Thanks for your comment. And don't worry, as I said before, the story and the characters are my priority. I'll do H scenes, but without forcing anything. Fortunately, there is one that is not far away. A scene that is actually very important in the story. With who? Well, you guys will have to wait... ;)
I'm keeping in mind your idea of a poll. I'll have to see how to integrate this with the patreon polls that should appear later.
And I'm really glad to hear that you like Saki. She's a great character!
 
  • Like
Reactions: Ribbit-Rabbit

Lunardis

Member
Game Developer
Aug 15, 2021
141
617
Would it be ok if I gave my clearly overthought speculation of the nature of the Goddess and her brother?
Sure, no problem. I probably won't confirm anything though, even if it's true. I don't want to spoil anything. But I'll be very happy to hear if anyone has any guesses about the story. Who knows, I may even drop a few hints... maybe...?
 

AlexDark1027

Member
Apr 8, 2018
304
434
Sure, no problem. I probably won't confirm anything though, even if it's true. I don't want to spoil anything. But I'll be very happy to hear if anyone has any guesses about the story. Who knows, I may even drop a few hints... maybe...?
It means I can share my thoughts on the future story!

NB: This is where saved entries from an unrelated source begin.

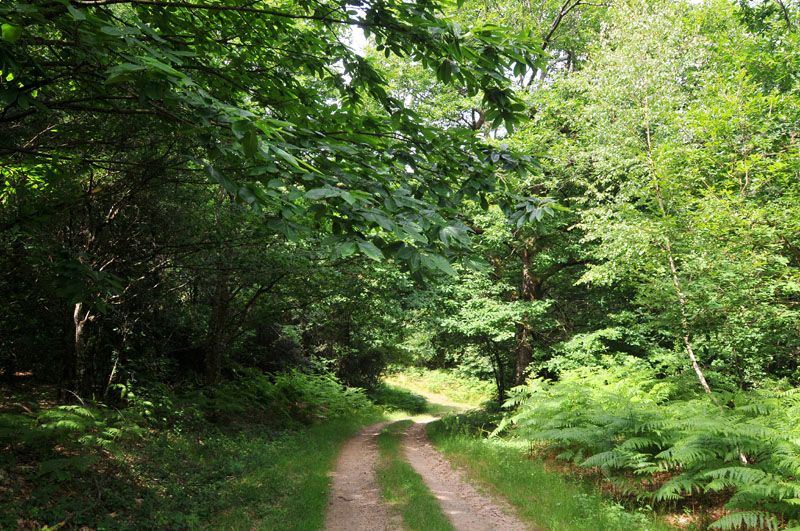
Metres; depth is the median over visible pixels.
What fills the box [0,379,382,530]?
forest floor
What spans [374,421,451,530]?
grass strip
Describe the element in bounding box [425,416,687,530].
grass verge
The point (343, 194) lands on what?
tree
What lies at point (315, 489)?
grass verge
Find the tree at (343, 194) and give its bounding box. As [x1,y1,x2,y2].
[0,0,560,286]
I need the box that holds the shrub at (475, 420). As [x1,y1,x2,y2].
[429,406,499,441]
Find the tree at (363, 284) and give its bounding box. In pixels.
[273,242,420,389]
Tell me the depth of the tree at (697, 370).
9.12 m
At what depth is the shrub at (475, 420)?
14.26 m
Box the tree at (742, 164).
[556,0,799,388]
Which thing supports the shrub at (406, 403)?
on the ground
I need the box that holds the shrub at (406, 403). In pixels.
[370,384,429,413]
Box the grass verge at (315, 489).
[215,412,386,530]
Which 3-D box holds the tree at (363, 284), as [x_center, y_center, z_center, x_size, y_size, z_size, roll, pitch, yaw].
[-1.492,1.228,20.314,4.662,5.544,4.719,0,-5,-1]

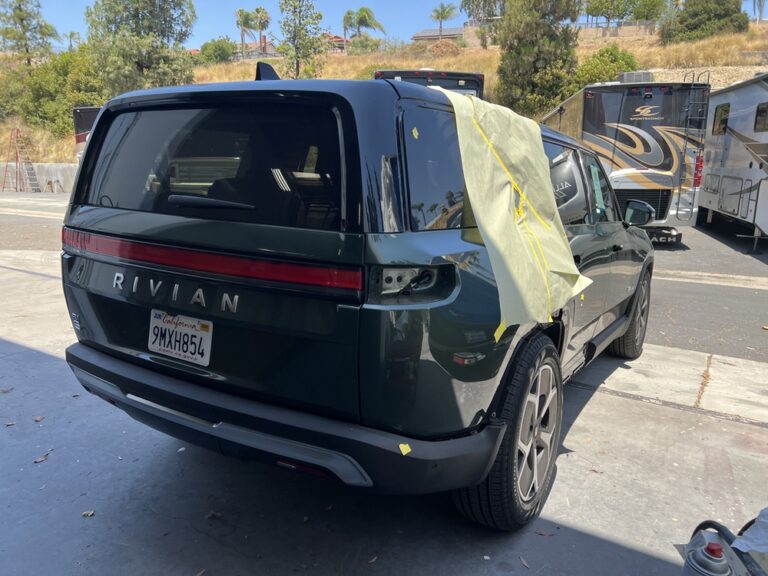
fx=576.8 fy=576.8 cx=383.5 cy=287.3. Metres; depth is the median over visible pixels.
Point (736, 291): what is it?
road
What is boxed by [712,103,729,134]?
window
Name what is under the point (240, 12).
palm tree
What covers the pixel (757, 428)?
concrete pavement
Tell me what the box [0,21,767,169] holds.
grassy hill
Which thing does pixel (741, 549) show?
cloth
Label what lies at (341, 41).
house
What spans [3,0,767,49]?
sky
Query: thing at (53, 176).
concrete wall
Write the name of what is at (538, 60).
tree
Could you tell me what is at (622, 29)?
wall
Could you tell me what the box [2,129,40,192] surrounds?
ladder
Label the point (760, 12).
palm tree
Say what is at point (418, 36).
house
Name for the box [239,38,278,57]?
house
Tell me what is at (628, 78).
air conditioner
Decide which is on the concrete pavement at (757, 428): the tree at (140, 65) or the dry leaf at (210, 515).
the dry leaf at (210, 515)
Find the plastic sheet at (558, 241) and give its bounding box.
[439,83,588,335]
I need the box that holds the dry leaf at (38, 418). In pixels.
[34,415,44,421]
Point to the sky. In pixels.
(601, 21)
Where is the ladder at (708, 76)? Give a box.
[677,70,711,223]
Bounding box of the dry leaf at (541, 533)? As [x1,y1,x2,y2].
[534,528,556,536]
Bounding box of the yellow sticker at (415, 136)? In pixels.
[411,127,418,138]
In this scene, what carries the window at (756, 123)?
in the travel trailer at (714, 144)
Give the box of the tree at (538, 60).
[495,0,582,114]
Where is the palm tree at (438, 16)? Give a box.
[430,3,458,36]
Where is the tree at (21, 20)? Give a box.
[0,0,58,65]
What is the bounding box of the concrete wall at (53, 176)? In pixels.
[0,162,78,192]
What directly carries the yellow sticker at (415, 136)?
attached to the green suv
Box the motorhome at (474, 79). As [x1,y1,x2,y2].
[373,69,486,99]
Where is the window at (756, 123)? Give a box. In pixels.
[754,102,767,131]
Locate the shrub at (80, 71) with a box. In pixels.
[19,46,104,134]
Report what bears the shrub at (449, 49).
on the grassy hill
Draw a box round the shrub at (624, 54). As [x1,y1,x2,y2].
[572,45,638,90]
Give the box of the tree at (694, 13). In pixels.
[659,0,749,41]
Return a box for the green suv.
[56,67,655,530]
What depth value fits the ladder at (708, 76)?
11.10 m
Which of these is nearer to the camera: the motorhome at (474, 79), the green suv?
the green suv
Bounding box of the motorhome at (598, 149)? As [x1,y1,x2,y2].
[538,77,706,243]
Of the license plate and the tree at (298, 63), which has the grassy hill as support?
the tree at (298, 63)
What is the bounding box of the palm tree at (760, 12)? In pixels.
[753,0,767,21]
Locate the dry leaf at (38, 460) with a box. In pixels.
[33,450,50,462]
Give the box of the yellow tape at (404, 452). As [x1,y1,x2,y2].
[398,443,411,455]
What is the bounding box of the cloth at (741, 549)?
[730,507,767,561]
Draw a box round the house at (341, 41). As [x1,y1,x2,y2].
[326,33,348,52]
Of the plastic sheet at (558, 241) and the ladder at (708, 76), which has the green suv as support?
the plastic sheet at (558, 241)
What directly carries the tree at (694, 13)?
on the grassy hill
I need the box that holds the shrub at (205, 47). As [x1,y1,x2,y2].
[196,37,235,64]
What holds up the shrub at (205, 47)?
on the grassy hill
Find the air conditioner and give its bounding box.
[618,71,654,82]
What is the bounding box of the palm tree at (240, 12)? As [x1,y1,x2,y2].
[235,8,255,56]
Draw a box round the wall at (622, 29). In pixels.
[574,21,658,39]
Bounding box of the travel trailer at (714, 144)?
[696,73,767,247]
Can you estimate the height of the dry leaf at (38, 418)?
0.016 m
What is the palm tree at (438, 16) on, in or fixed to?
on the grassy hill
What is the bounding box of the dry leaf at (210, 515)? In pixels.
[206,510,222,519]
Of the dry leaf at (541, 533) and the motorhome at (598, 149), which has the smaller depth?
the dry leaf at (541, 533)
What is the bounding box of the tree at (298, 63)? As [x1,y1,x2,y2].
[276,0,326,80]
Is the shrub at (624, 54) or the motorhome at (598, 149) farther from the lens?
the shrub at (624, 54)
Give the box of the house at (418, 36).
[411,27,463,41]
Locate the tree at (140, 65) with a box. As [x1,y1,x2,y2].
[83,0,197,92]
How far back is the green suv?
2.10 m
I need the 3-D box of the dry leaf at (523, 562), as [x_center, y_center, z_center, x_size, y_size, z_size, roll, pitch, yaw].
[0.508,0.987,2.097,0.044,0.012,0.091,-3,13,-15]
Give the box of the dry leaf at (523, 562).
[519,555,529,567]
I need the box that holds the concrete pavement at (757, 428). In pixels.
[1,241,767,575]
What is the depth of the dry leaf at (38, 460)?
2.75 m
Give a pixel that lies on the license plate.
(180, 352)
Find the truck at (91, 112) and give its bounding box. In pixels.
[73,105,101,160]
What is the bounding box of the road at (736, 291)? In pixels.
[0,189,767,356]
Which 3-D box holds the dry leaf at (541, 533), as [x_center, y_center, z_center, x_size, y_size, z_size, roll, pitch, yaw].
[0.626,0.950,2.258,0.082,0.012,0.059,11,16,40]
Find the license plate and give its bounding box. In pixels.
[147,309,213,365]
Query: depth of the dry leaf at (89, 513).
2.31 m
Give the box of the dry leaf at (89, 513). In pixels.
[82,509,94,516]
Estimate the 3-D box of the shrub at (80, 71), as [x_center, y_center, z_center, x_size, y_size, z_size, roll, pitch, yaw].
[-17.037,-10.508,31.578,6.002,5.061,5.362,8,14,29]
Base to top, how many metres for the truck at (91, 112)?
3.027 m

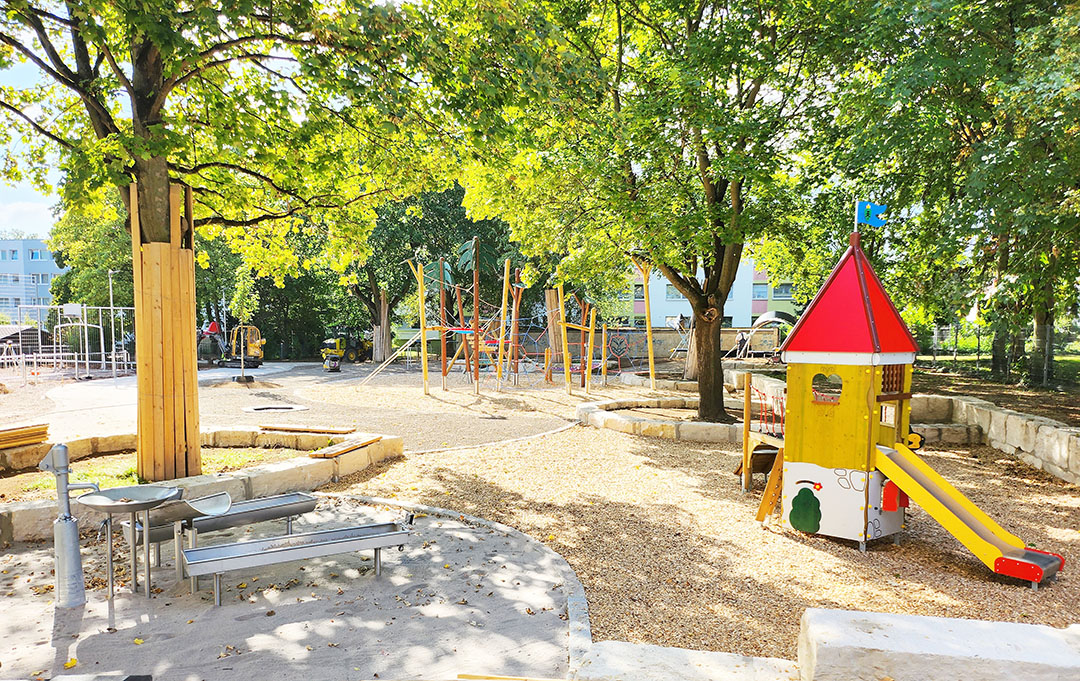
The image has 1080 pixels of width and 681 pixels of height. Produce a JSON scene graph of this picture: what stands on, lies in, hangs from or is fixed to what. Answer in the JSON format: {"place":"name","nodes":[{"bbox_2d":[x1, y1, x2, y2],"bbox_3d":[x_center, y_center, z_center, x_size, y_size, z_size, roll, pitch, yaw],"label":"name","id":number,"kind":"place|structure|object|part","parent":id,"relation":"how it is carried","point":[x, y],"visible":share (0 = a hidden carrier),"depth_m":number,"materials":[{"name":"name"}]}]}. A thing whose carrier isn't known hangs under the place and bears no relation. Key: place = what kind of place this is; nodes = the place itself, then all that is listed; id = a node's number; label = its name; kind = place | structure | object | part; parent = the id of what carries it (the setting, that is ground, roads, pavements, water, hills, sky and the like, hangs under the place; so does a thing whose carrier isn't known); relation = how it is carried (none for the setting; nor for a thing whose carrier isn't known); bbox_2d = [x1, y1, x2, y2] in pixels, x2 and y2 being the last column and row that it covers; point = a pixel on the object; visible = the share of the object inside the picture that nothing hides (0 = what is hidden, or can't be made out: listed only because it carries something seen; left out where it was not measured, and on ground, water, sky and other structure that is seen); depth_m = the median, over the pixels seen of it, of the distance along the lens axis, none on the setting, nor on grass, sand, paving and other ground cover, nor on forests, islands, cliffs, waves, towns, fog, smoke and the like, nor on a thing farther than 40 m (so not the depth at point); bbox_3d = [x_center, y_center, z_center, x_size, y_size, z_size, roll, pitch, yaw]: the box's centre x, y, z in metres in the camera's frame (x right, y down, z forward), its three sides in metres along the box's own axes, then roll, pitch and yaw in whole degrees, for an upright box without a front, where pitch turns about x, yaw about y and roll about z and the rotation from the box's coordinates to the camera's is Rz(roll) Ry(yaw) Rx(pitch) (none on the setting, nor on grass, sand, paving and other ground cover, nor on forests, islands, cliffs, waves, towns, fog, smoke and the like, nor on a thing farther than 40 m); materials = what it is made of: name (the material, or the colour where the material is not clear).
{"place":"outdoors","nodes":[
{"label":"outdoors","id":0,"kind":"place"},
{"bbox_2d":[0,45,64,240],"label":"sky","id":1,"kind":"structure","parent":0,"point":[33,208],"materials":[{"name":"blue"}]},
{"bbox_2d":[0,239,65,320],"label":"apartment building","id":2,"kind":"structure","parent":0,"point":[48,263],"materials":[{"name":"blue paint"}]},
{"bbox_2d":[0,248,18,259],"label":"window","id":3,"kind":"structure","parent":2,"relation":"in","point":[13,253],"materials":[{"name":"blue glass"}]},
{"bbox_2d":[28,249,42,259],"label":"window","id":4,"kind":"structure","parent":2,"relation":"in","point":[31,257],"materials":[{"name":"blue glass"}]},
{"bbox_2d":[31,273,47,284],"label":"window","id":5,"kind":"structure","parent":2,"relation":"in","point":[42,280],"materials":[{"name":"glass"}]},
{"bbox_2d":[0,428,404,545],"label":"stone border","id":6,"kind":"structure","parent":0,"point":[309,466],"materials":[{"name":"stone"}]},
{"bbox_2d":[0,422,49,449],"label":"stack","id":7,"kind":"object","parent":6,"relation":"on","point":[44,429],"visible":0.93,"depth_m":9.10,"materials":[{"name":"brown wood"}]},
{"bbox_2d":[131,179,201,485],"bbox_3d":[-4.077,0.020,7.849,0.754,3.296,0.753,0,3,1],"label":"wooden tree guard","id":8,"kind":"object","parent":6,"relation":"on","point":[190,257],"visible":0.82,"depth_m":7.66,"materials":[{"name":"brown wood"}]},
{"bbox_2d":[0,0,447,487],"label":"tree","id":9,"kind":"object","parent":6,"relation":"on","point":[151,94],"visible":0.94,"depth_m":7.60,"materials":[{"name":"plant"}]},
{"bbox_2d":[257,423,355,433],"bbox_3d":[-3.620,1.388,11.145,1.516,0.090,0.475,1,3,19],"label":"wooden plank","id":10,"kind":"object","parent":6,"relation":"on","point":[317,429],"visible":0.99,"depth_m":11.03,"materials":[{"name":"brown wood"}]},
{"bbox_2d":[311,434,383,458],"bbox_3d":[-2.580,1.445,9.634,0.514,0.085,1.144,1,3,25],"label":"wooden plank","id":11,"kind":"object","parent":6,"relation":"on","point":[340,450],"visible":0.93,"depth_m":9.52,"materials":[{"name":"brown wood"}]},
{"bbox_2d":[0,493,578,680],"label":"sand ground","id":12,"kind":"structure","parent":0,"point":[243,622],"materials":[{"name":"grey sand"}]},
{"bbox_2d":[37,444,98,607],"bbox_3d":[-3.403,1.336,5.213,0.403,1.174,0.313,0,3,1],"label":"water pump","id":13,"kind":"object","parent":12,"relation":"on","point":[73,543],"visible":0.99,"depth_m":5.14,"materials":[{"name":"metal"}]},
{"bbox_2d":[76,484,189,601],"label":"water basin","id":14,"kind":"object","parent":12,"relation":"on","point":[134,508],"visible":0.98,"depth_m":5.38,"materials":[{"name":"silver metal"}]},
{"bbox_2d":[127,490,315,578],"bbox_3d":[-2.805,1.678,6.368,0.499,0.547,1.560,2,3,42],"label":"metal trough","id":15,"kind":"object","parent":12,"relation":"on","point":[305,501],"visible":0.81,"depth_m":6.36,"materials":[{"name":"metal"}]},
{"bbox_2d":[181,520,418,609],"bbox_3d":[-1.853,1.725,5.645,1.800,0.443,0.491,-1,3,-28],"label":"metal trough","id":16,"kind":"object","parent":12,"relation":"on","point":[247,555],"visible":0.99,"depth_m":5.59,"materials":[{"name":"metal"}]},
{"bbox_2d":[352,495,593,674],"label":"stone curb","id":17,"kind":"structure","parent":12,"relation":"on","point":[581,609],"depth_m":5.24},
{"bbox_2d":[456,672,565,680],"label":"wooden plank","id":18,"kind":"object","parent":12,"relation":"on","point":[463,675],"visible":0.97,"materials":[{"name":"yellow wood"}]},
{"bbox_2d":[0,358,591,456],"label":"ground","id":19,"kind":"structure","parent":0,"point":[319,375],"materials":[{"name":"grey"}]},
{"bbox_2d":[1,303,134,381],"bbox_3d":[-18.268,0.070,27.153,6.074,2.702,6.451,0,3,1],"label":"metal fence","id":20,"kind":"object","parent":19,"relation":"on","point":[54,354],"visible":0.81,"depth_m":26.79,"materials":[{"name":"white metal"}]},
{"bbox_2d":[107,270,117,370],"bbox_3d":[-16.828,-0.708,28.431,0.510,4.193,0.355,0,3,1],"label":"lamp post","id":21,"kind":"object","parent":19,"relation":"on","point":[110,280],"visible":0.75,"depth_m":28.38,"materials":[{"name":"white metal"}]},
{"bbox_2d":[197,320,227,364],"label":"excavator","id":22,"kind":"object","parent":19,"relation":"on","point":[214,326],"visible":0.74,"depth_m":32.66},
{"bbox_2d":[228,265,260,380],"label":"young tree","id":23,"kind":"object","parent":19,"relation":"on","point":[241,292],"visible":0.96,"depth_m":23.90,"materials":[{"name":"plant"}]},
{"bbox_2d":[243,403,308,412],"bbox_3d":[-5.945,1.576,16.184,1.463,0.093,1.462,0,3,1],"label":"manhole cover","id":24,"kind":"object","parent":19,"relation":"in","point":[254,408],"visible":0.87,"depth_m":16.12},
{"bbox_2d":[322,354,340,371],"bbox_3d":[-8.569,0.937,29.627,0.696,0.819,0.825,-1,3,-18],"label":"machine","id":25,"kind":"object","parent":19,"relation":"on","point":[334,363],"visible":0.99,"depth_m":29.45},
{"bbox_2d":[320,331,372,362],"bbox_3d":[-9.843,0.232,37.406,1.531,1.834,3.929,2,3,38],"label":"tractor","id":26,"kind":"object","parent":19,"relation":"on","point":[340,344],"visible":0.8,"depth_m":36.67,"materials":[{"name":"yellow metal"}]},
{"bbox_2d":[596,326,776,363],"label":"stone wall","id":27,"kind":"structure","parent":0,"point":[727,332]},
{"bbox_2d":[303,375,1079,667],"label":"wood chip ground","id":28,"kind":"structure","parent":0,"point":[980,578],"materials":[{"name":"beige wood"}]},
{"bbox_2d":[407,242,648,394],"bbox_3d":[-0.427,-0.489,21.854,7.629,4.200,7.072,0,3,1],"label":"climbing frame","id":29,"kind":"object","parent":28,"relation":"on","point":[505,276],"visible":0.93,"depth_m":21.52,"materials":[{"name":"wood"}]},
{"bbox_2d":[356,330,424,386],"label":"wooden poles","id":30,"kind":"object","parent":29,"relation":"attached to","point":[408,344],"visible":0.91,"depth_m":23.14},
{"bbox_2d":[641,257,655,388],"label":"wooden post","id":31,"kind":"object","parent":28,"relation":"on","point":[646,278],"visible":0.84,"depth_m":22.47,"materials":[{"name":"wood"}]},
{"bbox_2d":[576,396,740,442],"bbox_3d":[2.793,1.598,13.808,4.567,0.352,4.084,0,3,1],"label":"stone border","id":32,"kind":"object","parent":28,"relation":"on","point":[603,419],"visible":0.7,"depth_m":12.93,"materials":[{"name":"stone"}]},
{"bbox_2d":[456,0,873,431],"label":"tree","id":33,"kind":"object","parent":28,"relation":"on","point":[731,268],"visible":0.98,"depth_m":11.65,"materials":[{"name":"green plant"}]},
{"label":"tree trunk","id":34,"kind":"part","parent":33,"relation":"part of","materials":[{"name":"brown wood"}]},
{"bbox_2d":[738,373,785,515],"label":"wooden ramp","id":35,"kind":"structure","parent":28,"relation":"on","point":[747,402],"depth_m":8.36,"materials":[{"name":"brown wood"}]},
{"bbox_2d":[749,218,1064,580],"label":"playhouse","id":36,"kind":"object","parent":28,"relation":"on","point":[879,483],"visible":0.94,"depth_m":6.61,"materials":[{"name":"yellow wood"}]},
{"bbox_2d":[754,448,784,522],"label":"wooden ladder","id":37,"kind":"object","parent":36,"relation":"attached to","point":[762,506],"visible":0.77,"depth_m":7.59,"materials":[{"name":"wood"}]},
{"bbox_2d":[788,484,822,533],"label":"painted tree","id":38,"kind":"object","parent":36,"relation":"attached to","point":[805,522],"visible":0.97,"depth_m":6.83,"materials":[{"name":"green"}]},
{"bbox_2d":[811,373,841,402],"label":"window","id":39,"kind":"structure","parent":36,"relation":"in","point":[819,375],"depth_m":6.81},
{"bbox_2d":[855,200,887,228],"bbox_3d":[3.101,-1.154,6.737,0.293,0.314,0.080,0,3,1],"label":"flag","id":40,"kind":"object","parent":36,"relation":"attached to","point":[873,222],"visible":0.98,"depth_m":6.73,"materials":[{"name":"blue fabric"}]},
{"bbox_2d":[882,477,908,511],"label":"red panel","id":41,"kind":"object","parent":36,"relation":"attached to","point":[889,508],"visible":0.65,"depth_m":6.38,"materials":[{"name":"red"}]},
{"bbox_2d":[874,441,1065,583],"bbox_3d":[3.470,1.400,6.087,0.563,0.947,1.777,-2,3,-35],"label":"slide","id":42,"kind":"object","parent":36,"relation":"attached to","point":[895,458],"visible":0.93,"depth_m":6.08,"materials":[{"name":"yellow"}]},
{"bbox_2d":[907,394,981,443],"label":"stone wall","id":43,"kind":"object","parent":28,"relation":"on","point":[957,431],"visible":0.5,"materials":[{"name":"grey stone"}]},
{"bbox_2d":[609,257,803,330],"label":"white building","id":44,"kind":"structure","parent":0,"point":[667,309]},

As I see it, every heroine in her route will have an adversary:
- Swordsman VS Saki and their tragic family story;
- Yohren VS Theresa and her traumatic memories of battle 5 years ago;
- Melope VS Ophelia (maybe?) as a fellow Cursed Witch but with MC as her friend and lover by her side;
- Saintess VS (TA-DAM!!!) everyone: Prime Minister, Goddess Lumina and the citizens of the Holydawn with their refusal to accept that Saintess is a girl who does not wish to die as an ultimate weapon but to love and be loved.

Regardless if I`m right or not in my guesses, I can`t wait to see how the story will unfold!
 

Ribbit-Rabbit

Newbie
Aug 1, 2018
89
32
Sure, no problem. I probably won't confirm anything though, even if it's true. I don't want to spoil anything. But I'll be very happy to hear if anyone has any guesses about the story. Who knows, I may even drop a few hints... maybe...?
Ok.

I believe that Chaos and Lumina were once a part of a much greater pantheon of gods. This Pantheon created the world the story they place on. However, due to time and much later in-fighting Chaos and Lumina were the only gods left. Rather than kill each other and rule the world in isolation the two would come together to rule as they see fit. The war exists to strengthen the mortal races and prove whose ideology is the best path forward until the war.

Chaos beliefs are; Freedom and Individualism over the collective. While his champions are far from the most stable they are not crazy (barring Swordsman) the freedom Chaos gives is absolute; Law and Order are allowed as much as endless mayhem. Just accept the fact you may die if you double cross or infringe on others' freedom. This is why Melope can betray Chaos despite being one of his champions.

Lumina is about love, unity, and duty. I don't have to talk about the positives about these but the negatives can be seen with the PM and others view the Saintess. Without someone to love the Saintess either as a lover, daughter or mother she will turn into something worst than a weapon, she will into a tool for others like the PM to gain power and dominion over other countries.

anyways that was my theory hope everyone enjoyed it.